Without reconciling the concerns raised in this note, the P85 framework remains hypothetical and its validity uncertain. Clearly, the traditional way forward is to investigate the P85 kinematical framework as it was defined before concluding what aspects need further refinement.

7. Concluding remarks

In the ongoing quest to provide unbiased validation of the spectral breaking wave framework proposed by P85, we advocate a consolidated effort in the data processing strategies that conforms to the underlying assumptions of the framework, at least until the applicability or otherwise of this framework has been determined. Specifically, using the initial breaking front velocity to characterize each breaker is an explicit requirement for that framework.
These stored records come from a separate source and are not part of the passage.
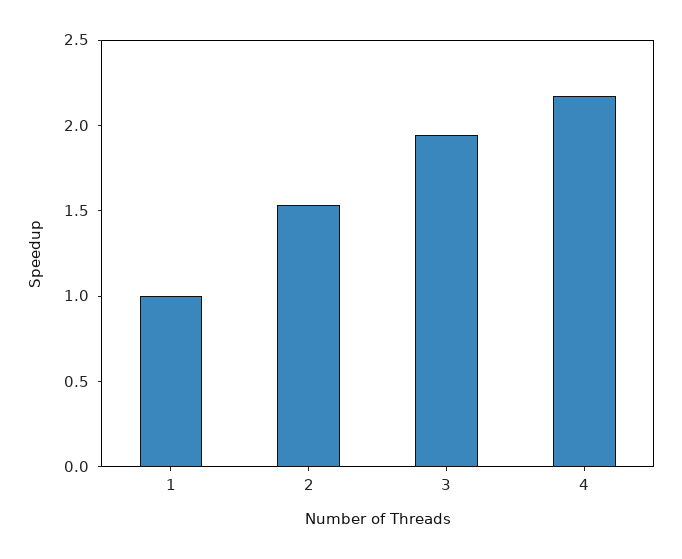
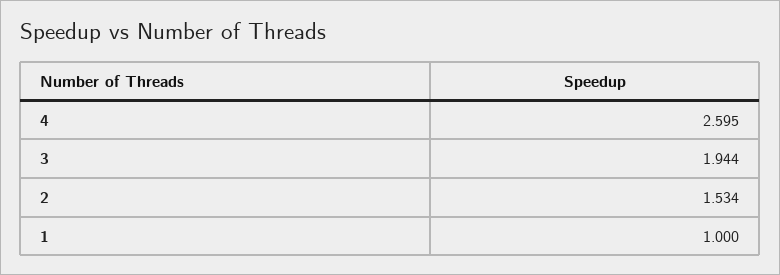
  {
    "1": 1,
    "2": 1.534,
    "3": 1.944,
-   "4": 2.2
+   "4": 2.595
  }

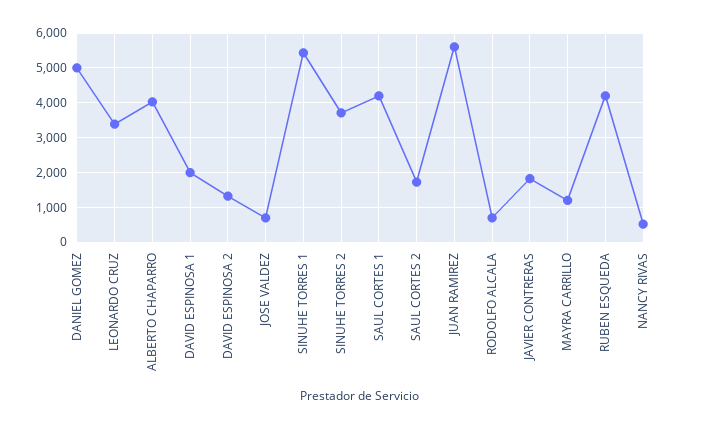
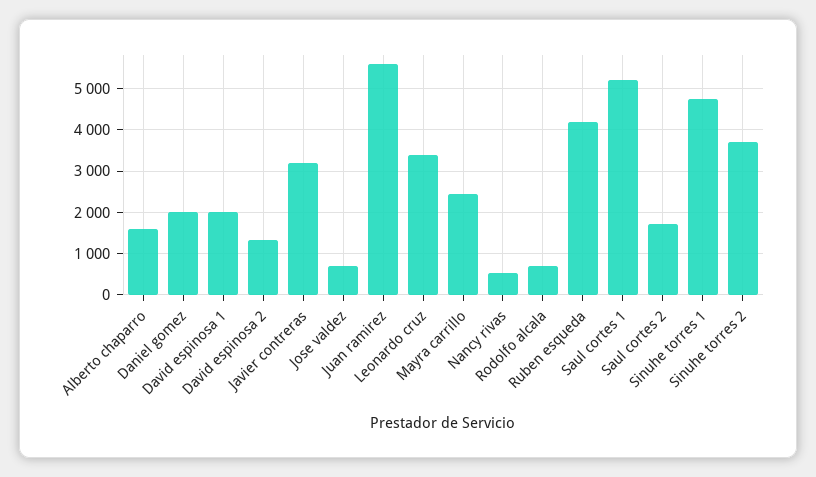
  {
-   "DANIEL GOMEZ": 5000,
+   "DANIEL GOMEZ": 2000,
    "LEONARDO CRUZ": 3400,
-   "ALBERTO CHAPARRO": 4000,
+   "ALBERTO CHAPARRO": 1600,
    "DAVID ESPINOSA 1": 2000,
    "DAVID ESPINOSA 2": 1400,
    "JOSE VALDEZ": 800,
-   "SINUHE TORRES 1": 5400,
+   "SINUHE TORRES 1": 4800,
    "SINUHE TORRES 2": 3800,
-   "SAUL CORTES 1": 4200,
+   "SAUL CORTES 1": 5200,
    "SAUL CORTES 2": 1800,
    "JUAN RAMIREZ": 5600,
    "RODOLFO ALCALA": 800,
-   "JAVIER CONTRERAS": 1800,
+   "JAVIER CONTRERAS": 3200,
-   "MAYRA CARRILLO": 1200,
+   "MAYRA CARRILLO": 2400,
    "RUBEN ESQUEDA": 4200,
    "NANCY RIVAS": 600
  }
We have shown that departing from the P85 spectral framework by using a time-dependent breaker-front speed instead of the fixed initial breaking front speed redistributes the Λ(c) distribution to slower waves. For our RaDyO datasets, the integrated fifth moment of Λ(c) is reduced by a factor of 2.2 and its local fifth moment for these faster scales is reduced by up to a factor of 4 and up to a factor of 10 for slow-moving wave scales. For the Hawaii dataset, we also found that the fitted power-law exponent for the Λ(c) subrange toward the faster-moving waves is reduced appreciably, indicatively to −8 for the time-dependent Λ composition compared with −6.5 from the initial speed Λ composition. The consequences of these differences in measured Λ(c) distributions highlighted here impact on the allied issue of the associated spectral breaking strength coefficient b(c) needed to relate the spectral kinematic breaking front measurements to spectral breaking dissipation rates. Irrespective of whether one is targeting b(c) or an integrated value b_eff, the above differences found for Λ(c) have a significant corresponding impact on the breaking strength measures. While this note does not aim to resolve which approach is correct, nor place any restriction on alternative definitions, it does highlight the need for uniformity/consistency for evaluating the applicability of the P85 framework. This need is emphasized by the very recent availability of stereo IR breaking front spectral data that show equilibrium range behavior over a significantly broader spectral bandwidth.